→ Task requirements
Return exactly the lines below, starting with the one that has "267 277 6.93" and going on through the one that has "480 20 37.81".

== Listed records

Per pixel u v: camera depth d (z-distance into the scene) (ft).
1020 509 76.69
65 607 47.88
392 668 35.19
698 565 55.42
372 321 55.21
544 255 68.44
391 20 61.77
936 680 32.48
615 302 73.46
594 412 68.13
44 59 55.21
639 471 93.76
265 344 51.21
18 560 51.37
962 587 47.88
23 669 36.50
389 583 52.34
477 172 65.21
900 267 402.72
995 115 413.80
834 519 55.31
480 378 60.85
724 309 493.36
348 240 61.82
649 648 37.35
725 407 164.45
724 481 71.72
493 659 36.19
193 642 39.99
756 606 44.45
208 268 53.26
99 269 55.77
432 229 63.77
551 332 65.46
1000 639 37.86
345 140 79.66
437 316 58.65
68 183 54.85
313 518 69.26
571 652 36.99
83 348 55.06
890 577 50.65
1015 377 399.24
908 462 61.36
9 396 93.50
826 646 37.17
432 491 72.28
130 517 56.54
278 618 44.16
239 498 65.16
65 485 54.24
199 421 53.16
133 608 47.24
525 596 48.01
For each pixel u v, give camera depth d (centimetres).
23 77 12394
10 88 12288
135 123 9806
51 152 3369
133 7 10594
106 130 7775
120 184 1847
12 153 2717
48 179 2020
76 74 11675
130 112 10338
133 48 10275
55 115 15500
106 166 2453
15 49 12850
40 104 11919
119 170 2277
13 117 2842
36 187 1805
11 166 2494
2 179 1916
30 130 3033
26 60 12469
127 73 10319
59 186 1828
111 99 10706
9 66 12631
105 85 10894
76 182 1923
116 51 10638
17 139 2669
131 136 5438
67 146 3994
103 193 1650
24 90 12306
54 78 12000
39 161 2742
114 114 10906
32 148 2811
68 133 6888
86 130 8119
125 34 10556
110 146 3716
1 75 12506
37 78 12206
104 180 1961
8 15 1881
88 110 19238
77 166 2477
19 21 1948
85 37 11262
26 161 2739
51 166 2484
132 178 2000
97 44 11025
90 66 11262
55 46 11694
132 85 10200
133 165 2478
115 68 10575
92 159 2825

====
== Listed records

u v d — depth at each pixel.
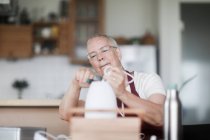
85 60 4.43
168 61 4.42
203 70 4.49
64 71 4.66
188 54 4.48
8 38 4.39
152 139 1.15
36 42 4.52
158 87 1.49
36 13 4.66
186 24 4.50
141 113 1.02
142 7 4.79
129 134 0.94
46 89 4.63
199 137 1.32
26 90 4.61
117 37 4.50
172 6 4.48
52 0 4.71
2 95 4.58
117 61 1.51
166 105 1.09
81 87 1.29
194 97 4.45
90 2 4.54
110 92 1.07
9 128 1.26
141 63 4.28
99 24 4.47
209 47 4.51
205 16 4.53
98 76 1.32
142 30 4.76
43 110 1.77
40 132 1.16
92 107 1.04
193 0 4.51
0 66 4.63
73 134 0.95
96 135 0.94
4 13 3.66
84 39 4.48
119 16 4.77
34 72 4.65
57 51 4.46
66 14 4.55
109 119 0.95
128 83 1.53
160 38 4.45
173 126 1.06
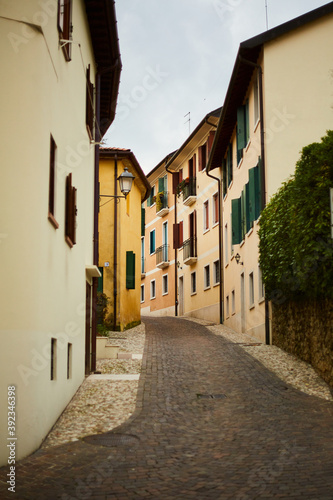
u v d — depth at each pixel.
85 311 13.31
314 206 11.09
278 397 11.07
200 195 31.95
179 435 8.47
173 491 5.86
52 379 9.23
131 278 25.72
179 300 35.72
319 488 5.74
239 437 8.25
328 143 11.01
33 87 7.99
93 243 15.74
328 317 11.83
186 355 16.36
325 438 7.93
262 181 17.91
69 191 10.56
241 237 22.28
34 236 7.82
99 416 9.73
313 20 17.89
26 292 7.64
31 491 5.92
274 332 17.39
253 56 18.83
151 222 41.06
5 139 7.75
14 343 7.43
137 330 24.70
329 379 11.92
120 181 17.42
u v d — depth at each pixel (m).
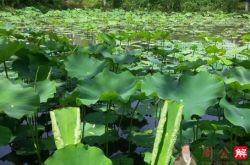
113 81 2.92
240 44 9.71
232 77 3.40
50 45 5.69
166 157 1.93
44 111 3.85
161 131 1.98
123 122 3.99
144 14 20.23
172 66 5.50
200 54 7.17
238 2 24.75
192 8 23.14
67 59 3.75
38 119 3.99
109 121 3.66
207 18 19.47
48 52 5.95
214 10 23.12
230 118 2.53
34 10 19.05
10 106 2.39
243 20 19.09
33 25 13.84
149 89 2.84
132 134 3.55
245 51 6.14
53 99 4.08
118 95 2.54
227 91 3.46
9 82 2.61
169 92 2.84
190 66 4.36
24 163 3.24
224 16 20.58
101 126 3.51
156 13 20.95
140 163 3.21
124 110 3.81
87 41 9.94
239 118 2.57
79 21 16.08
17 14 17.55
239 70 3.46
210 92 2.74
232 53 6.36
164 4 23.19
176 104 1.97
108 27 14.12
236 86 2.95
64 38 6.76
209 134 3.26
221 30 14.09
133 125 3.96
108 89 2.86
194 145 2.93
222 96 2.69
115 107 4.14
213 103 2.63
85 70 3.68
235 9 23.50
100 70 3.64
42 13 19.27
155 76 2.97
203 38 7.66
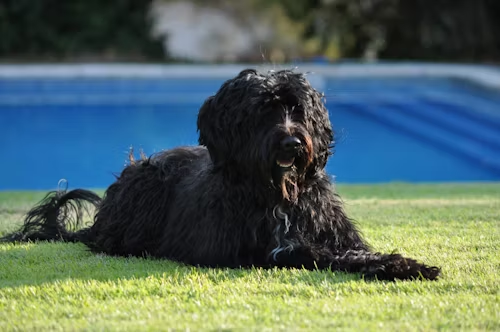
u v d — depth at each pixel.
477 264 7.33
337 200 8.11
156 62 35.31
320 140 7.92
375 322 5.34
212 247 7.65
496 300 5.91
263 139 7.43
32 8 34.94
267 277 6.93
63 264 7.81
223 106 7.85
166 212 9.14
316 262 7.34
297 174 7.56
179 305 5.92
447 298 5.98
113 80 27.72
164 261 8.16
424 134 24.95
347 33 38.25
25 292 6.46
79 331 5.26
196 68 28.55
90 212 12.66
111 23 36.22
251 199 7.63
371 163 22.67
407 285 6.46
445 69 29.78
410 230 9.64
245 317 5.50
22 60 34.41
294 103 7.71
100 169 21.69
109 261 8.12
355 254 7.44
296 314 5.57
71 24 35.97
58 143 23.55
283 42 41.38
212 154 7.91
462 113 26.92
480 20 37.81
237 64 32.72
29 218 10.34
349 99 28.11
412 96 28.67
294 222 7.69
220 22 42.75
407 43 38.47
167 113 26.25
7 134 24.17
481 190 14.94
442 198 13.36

====

→ Your response
267 277 6.93
63 264 7.81
223 106 7.85
166 212 9.14
316 262 7.34
297 174 7.56
179 305 5.92
447 298 5.98
113 80 27.72
164 261 8.16
424 134 24.95
347 33 38.25
25 292 6.46
79 331 5.26
196 68 28.55
90 212 12.66
111 23 36.22
251 199 7.63
371 163 22.67
407 285 6.46
445 69 29.78
410 230 9.64
245 317 5.50
22 60 34.41
294 103 7.71
100 169 21.69
109 261 8.12
355 254 7.44
296 314 5.57
71 24 35.97
58 143 23.55
283 42 41.38
212 154 7.91
462 113 26.92
480 20 37.81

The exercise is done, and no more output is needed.